EXERCISE DATA

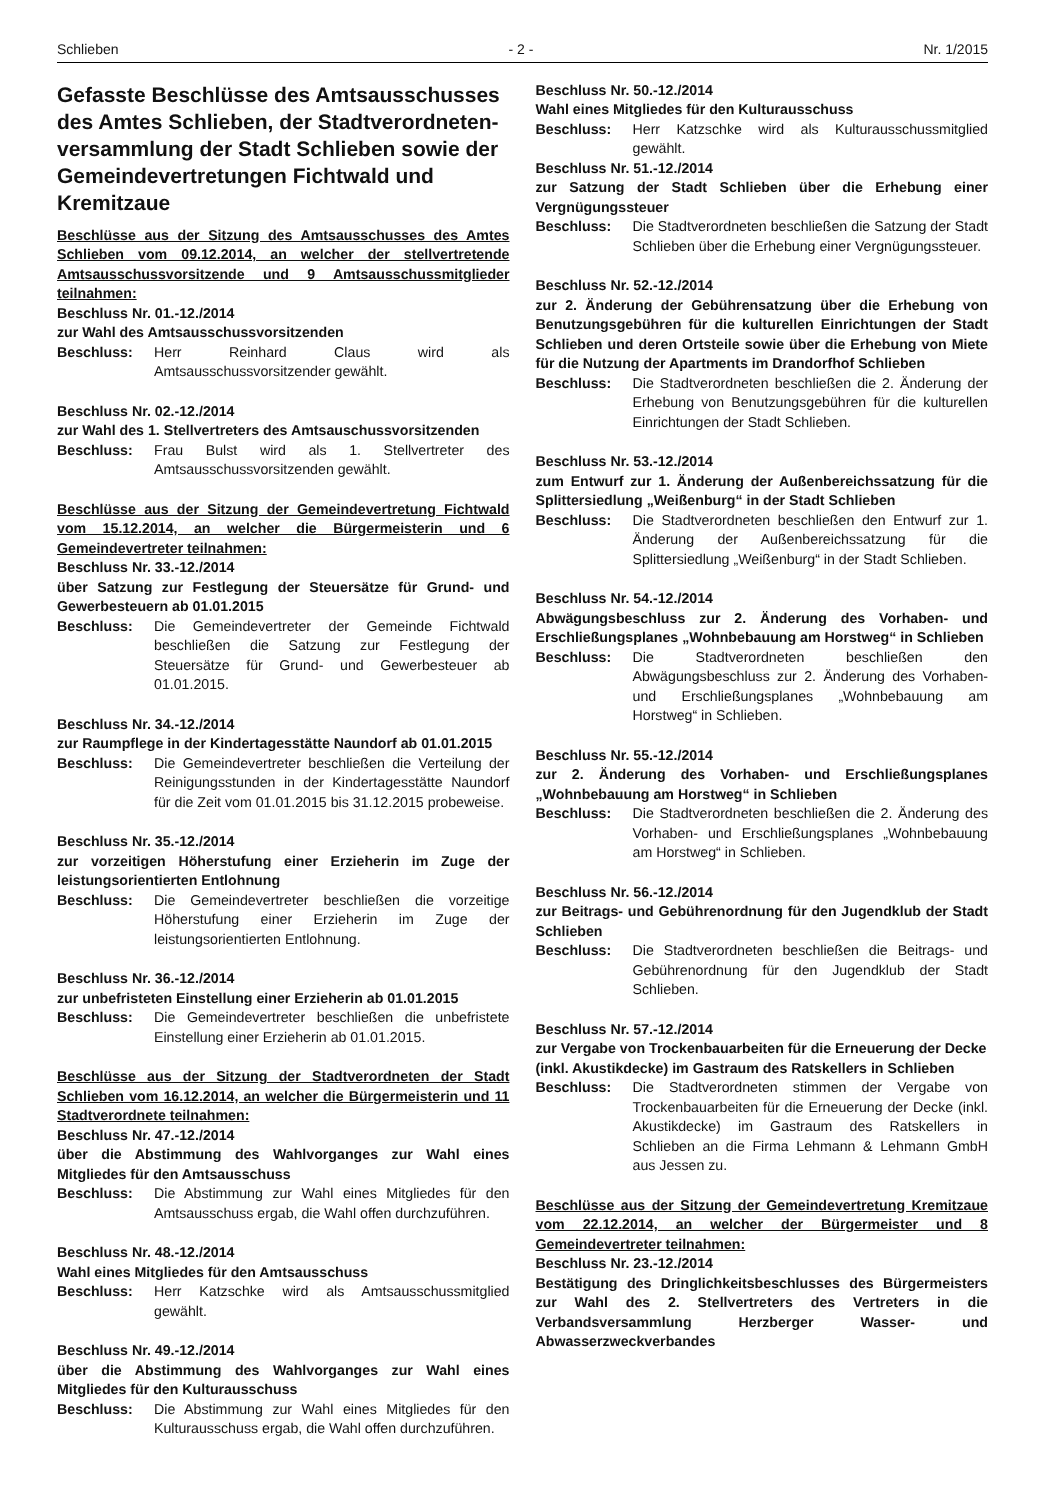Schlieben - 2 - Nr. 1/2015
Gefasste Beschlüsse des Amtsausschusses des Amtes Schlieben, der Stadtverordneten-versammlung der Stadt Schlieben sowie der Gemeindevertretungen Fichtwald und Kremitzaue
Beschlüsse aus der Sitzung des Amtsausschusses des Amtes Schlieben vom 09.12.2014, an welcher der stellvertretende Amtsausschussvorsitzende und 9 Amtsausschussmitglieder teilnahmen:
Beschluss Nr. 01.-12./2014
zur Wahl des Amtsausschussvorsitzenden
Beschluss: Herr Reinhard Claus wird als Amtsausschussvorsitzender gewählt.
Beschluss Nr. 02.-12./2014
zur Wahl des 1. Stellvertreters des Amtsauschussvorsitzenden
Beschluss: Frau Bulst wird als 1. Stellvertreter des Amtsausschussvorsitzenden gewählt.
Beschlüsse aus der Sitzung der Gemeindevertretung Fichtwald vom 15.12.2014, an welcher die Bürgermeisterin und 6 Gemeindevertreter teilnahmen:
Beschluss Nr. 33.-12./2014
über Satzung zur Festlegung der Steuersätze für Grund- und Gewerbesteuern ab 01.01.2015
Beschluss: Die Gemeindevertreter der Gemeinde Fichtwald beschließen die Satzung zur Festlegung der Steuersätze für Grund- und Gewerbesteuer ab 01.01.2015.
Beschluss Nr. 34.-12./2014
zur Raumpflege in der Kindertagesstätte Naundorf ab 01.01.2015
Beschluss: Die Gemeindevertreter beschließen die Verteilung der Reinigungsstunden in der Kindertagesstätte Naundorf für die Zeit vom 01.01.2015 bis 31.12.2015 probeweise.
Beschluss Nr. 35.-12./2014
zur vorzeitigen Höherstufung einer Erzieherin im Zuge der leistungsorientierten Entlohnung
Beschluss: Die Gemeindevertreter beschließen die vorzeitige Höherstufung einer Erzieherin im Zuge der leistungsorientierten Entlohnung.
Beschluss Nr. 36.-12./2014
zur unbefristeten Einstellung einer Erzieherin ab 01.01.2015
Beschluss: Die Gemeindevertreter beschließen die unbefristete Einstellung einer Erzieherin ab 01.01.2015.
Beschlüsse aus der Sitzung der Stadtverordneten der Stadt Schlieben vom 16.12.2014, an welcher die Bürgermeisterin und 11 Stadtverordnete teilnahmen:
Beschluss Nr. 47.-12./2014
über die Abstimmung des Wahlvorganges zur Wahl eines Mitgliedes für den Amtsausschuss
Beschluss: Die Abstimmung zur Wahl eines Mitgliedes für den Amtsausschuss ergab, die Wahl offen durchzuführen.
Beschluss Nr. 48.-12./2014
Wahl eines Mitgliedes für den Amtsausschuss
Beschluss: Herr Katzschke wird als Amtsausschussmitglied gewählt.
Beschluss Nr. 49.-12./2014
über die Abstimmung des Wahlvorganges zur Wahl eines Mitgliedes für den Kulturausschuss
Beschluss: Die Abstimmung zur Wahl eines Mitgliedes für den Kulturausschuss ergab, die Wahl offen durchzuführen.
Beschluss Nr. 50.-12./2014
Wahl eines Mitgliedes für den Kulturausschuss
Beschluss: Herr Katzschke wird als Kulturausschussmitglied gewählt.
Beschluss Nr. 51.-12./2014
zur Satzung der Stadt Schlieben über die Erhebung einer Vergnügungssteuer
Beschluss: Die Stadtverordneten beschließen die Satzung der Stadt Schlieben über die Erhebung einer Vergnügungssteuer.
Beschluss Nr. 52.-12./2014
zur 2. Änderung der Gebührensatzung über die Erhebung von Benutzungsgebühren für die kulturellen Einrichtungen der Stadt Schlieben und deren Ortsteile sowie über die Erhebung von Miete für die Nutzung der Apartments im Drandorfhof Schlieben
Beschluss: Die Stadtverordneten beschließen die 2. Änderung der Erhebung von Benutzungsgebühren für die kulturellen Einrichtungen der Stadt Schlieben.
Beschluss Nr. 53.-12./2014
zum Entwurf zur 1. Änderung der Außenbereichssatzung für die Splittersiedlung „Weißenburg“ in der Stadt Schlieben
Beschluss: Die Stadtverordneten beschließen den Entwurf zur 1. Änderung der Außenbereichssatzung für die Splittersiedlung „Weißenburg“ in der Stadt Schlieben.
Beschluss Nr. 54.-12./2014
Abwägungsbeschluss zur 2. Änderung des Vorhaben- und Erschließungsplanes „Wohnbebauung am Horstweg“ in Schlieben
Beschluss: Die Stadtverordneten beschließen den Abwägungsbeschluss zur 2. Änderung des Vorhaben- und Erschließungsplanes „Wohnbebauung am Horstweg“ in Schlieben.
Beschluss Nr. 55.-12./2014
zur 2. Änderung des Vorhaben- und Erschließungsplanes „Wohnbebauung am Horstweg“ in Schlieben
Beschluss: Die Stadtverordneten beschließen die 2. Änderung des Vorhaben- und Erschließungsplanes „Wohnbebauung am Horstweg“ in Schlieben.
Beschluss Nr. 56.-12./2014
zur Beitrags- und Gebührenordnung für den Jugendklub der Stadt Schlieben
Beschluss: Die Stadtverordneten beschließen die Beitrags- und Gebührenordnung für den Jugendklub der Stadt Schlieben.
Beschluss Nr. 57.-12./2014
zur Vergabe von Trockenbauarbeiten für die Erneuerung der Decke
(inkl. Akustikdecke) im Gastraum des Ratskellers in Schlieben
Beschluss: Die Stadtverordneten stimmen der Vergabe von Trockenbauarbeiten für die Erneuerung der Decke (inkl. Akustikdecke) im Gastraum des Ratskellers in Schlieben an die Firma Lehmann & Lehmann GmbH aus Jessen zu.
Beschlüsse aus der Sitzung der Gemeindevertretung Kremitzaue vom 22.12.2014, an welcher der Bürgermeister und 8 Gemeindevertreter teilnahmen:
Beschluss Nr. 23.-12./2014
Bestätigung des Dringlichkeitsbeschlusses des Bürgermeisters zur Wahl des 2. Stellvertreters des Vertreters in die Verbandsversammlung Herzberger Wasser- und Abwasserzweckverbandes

PROMPT
Set down the material above word for word and skip its pictures.

ANSWER TO THE PROBLEM
Schlieben - 2 - Nr. 1/2015
Gefasste Beschlüsse des Amtsausschusses des Amtes Schlieben, der Stadtverordneten-versammlung der Stadt Schlieben sowie der Gemeindevertretungen Fichtwald und Kremitzaue
Beschlüsse aus der Sitzung des Amtsausschusses des Amtes Schlieben vom 09.12.2014, an welcher der stellvertretende Amtsausschussvorsitzende und 9 Amtsausschussmitglieder teilnahmen:
Beschluss Nr. 01.-12./2014
zur Wahl des Amtsausschussvorsitzenden
Beschluss: Herr Reinhard Claus wird als Amtsausschussvorsitzender gewählt.
Beschluss Nr. 02.-12./2014
zur Wahl des 1. Stellvertreters des Amtsauschussvorsitzenden
Beschluss: Frau Bulst wird als 1. Stellvertreter des Amtsausschussvorsitzenden gewählt.
Beschlüsse aus der Sitzung der Gemeindevertretung Fichtwald vom 15.12.2014, an welcher die Bürgermeisterin und 6 Gemeindevertreter teilnahmen:
Beschluss Nr. 33.-12./2014
über Satzung zur Festlegung der Steuersätze für Grund- und Gewerbesteuern ab 01.01.2015
Beschluss: Die Gemeindevertreter der Gemeinde Fichtwald beschließen die Satzung zur Festlegung der Steuersätze für Grund- und Gewerbesteuer ab 01.01.2015.
Beschluss Nr. 34.-12./2014
zur Raumpflege in der Kindertagesstätte Naundorf ab 01.01.2015
Beschluss: Die Gemeindevertreter beschließen die Verteilung der Reinigungsstunden in der Kindertagesstätte Naundorf für die Zeit vom 01.01.2015 bis 31.12.2015 probeweise.
Beschluss Nr. 35.-12./2014
zur vorzeitigen Höherstufung einer Erzieherin im Zuge der leistungsorientierten Entlohnung
Beschluss: Die Gemeindevertreter beschließen die vorzeitige Höherstufung einer Erzieherin im Zuge der leistungsorientierten Entlohnung.
Beschluss Nr. 36.-12./2014
zur unbefristeten Einstellung einer Erzieherin ab 01.01.2015
Beschluss: Die Gemeindevertreter beschließen die unbefristete Einstellung einer Erzieherin ab 01.01.2015.
Beschlüsse aus der Sitzung der Stadtverordneten der Stadt Schlieben vom 16.12.2014, an welcher die Bürgermeisterin und 11 Stadtverordnete teilnahmen:
Beschluss Nr. 47.-12./2014
über die Abstimmung des Wahlvorganges zur Wahl eines Mitgliedes für den Amtsausschuss
Beschluss: Die Abstimmung zur Wahl eines Mitgliedes für den Amtsausschuss ergab, die Wahl offen durchzuführen.
Beschluss Nr. 48.-12./2014
Wahl eines Mitgliedes für den Amtsausschuss
Beschluss: Herr Katzschke wird als Amtsausschussmitglied gewählt.
Beschluss Nr. 49.-12./2014
über die Abstimmung des Wahlvorganges zur Wahl eines Mitgliedes für den Kulturausschuss
Beschluss: Die Abstimmung zur Wahl eines Mitgliedes für den Kulturausschuss ergab, die Wahl offen durchzuführen.
Beschluss Nr. 50.-12./2014
Wahl eines Mitgliedes für den Kulturausschuss
Beschluss: Herr Katzschke wird als Kulturausschussmitglied gewählt.
Beschluss Nr. 51.-12./2014
zur Satzung der Stadt Schlieben über die Erhebung einer Vergnügungssteuer
Beschluss: Die Stadtverordneten beschließen die Satzung der Stadt Schlieben über die Erhebung einer Vergnügungssteuer.
Beschluss Nr. 52.-12./2014
zur 2. Änderung der Gebührensatzung über die Erhebung von Benutzungsgebühren für die kulturellen Einrichtungen der Stadt Schlieben und deren Ortsteile sowie über die Erhebung von Miete für die Nutzung der Apartments im Drandorfhof Schlieben
Beschluss: Die Stadtverordneten beschließen die 2. Änderung der Erhebung von Benutzungsgebühren für die kulturellen Einrichtungen der Stadt Schlieben.
Beschluss Nr. 53.-12./2014
zum Entwurf zur 1. Änderung der Außenbereichssatzung für die Splittersiedlung „Weißenburg“ in der Stadt Schlieben
Beschluss: Die Stadtverordneten beschließen den Entwurf zur 1. Änderung der Außenbereichssatzung für die Splittersiedlung „Weißenburg“ in der Stadt Schlieben.
Beschluss Nr. 54.-12./2014
Abwägungsbeschluss zur 2. Änderung des Vorhaben- und Erschließungsplanes „Wohnbebauung am Horstweg“ in Schlieben
Beschluss: Die Stadtverordneten beschließen den Abwägungsbeschluss zur 2. Änderung des Vorhaben- und Erschließungsplanes „Wohnbebauung am Horstweg“ in Schlieben.
Beschluss Nr. 55.-12./2014
zur 2. Änderung des Vorhaben- und Erschließungsplanes „Wohnbebauung am Horstweg“ in Schlieben
Beschluss: Die Stadtverordneten beschließen die 2. Änderung des Vorhaben- und Erschließungsplanes „Wohnbebauung am Horstweg“ in Schlieben.
Beschluss Nr. 56.-12./2014
zur Beitrags- und Gebührenordnung für den Jugendklub der Stadt Schlieben
Beschluss: Die Stadtverordneten beschließen die Beitrags- und Gebührenordnung für den Jugendklub der Stadt Schlieben.
Beschluss Nr. 57.-12./2014
zur Vergabe von Trockenbauarbeiten für die Erneuerung der Decke
(inkl. Akustikdecke) im Gastraum des Ratskellers in Schlieben
Beschluss: Die Stadtverordneten stimmen der Vergabe von Trockenbauarbeiten für die Erneuerung der Decke (inkl. Akustikdecke) im Gastraum des Ratskellers in Schlieben an die Firma Lehmann & Lehmann GmbH aus Jessen zu.
Beschlüsse aus der Sitzung der Gemeindevertretung Kremitzaue vom 22.12.2014, an welcher der Bürgermeister und 8 Gemeindevertreter teilnahmen:
Beschluss Nr. 23.-12./2014
Bestätigung des Dringlichkeitsbeschlusses des Bürgermeisters zur Wahl des 2. Stellvertreters des Vertreters in die Verbandsversammlung Herzberger Wasser- und Abwasserzweckverbandes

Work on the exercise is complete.